**DATA LISTING**.

============================================================

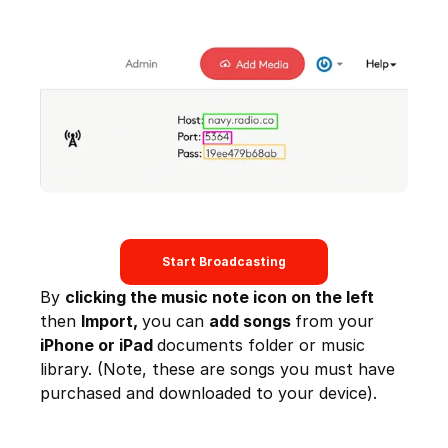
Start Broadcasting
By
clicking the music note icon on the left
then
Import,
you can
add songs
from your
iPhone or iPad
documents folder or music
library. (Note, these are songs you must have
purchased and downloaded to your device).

============================================================

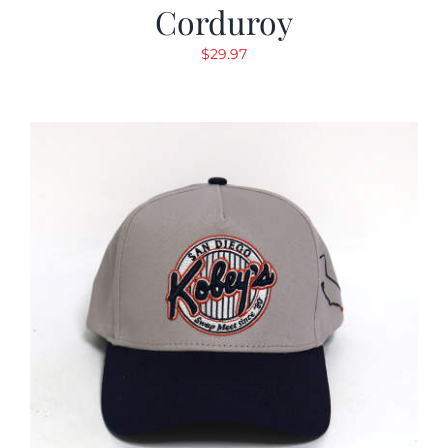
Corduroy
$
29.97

============================================================

**WORK REQUIRED**.
In the entries above, find the line with "iPhone or iPad" and the line with "purchased and downloaded to your device).", then restate word for word both of them and every line between, with nothing more.

**EXERCISE RESPONSE**.
iPhone or iPad
documents folder or music
library. (Note, these are songs you must have
purchased and downloaded to your device).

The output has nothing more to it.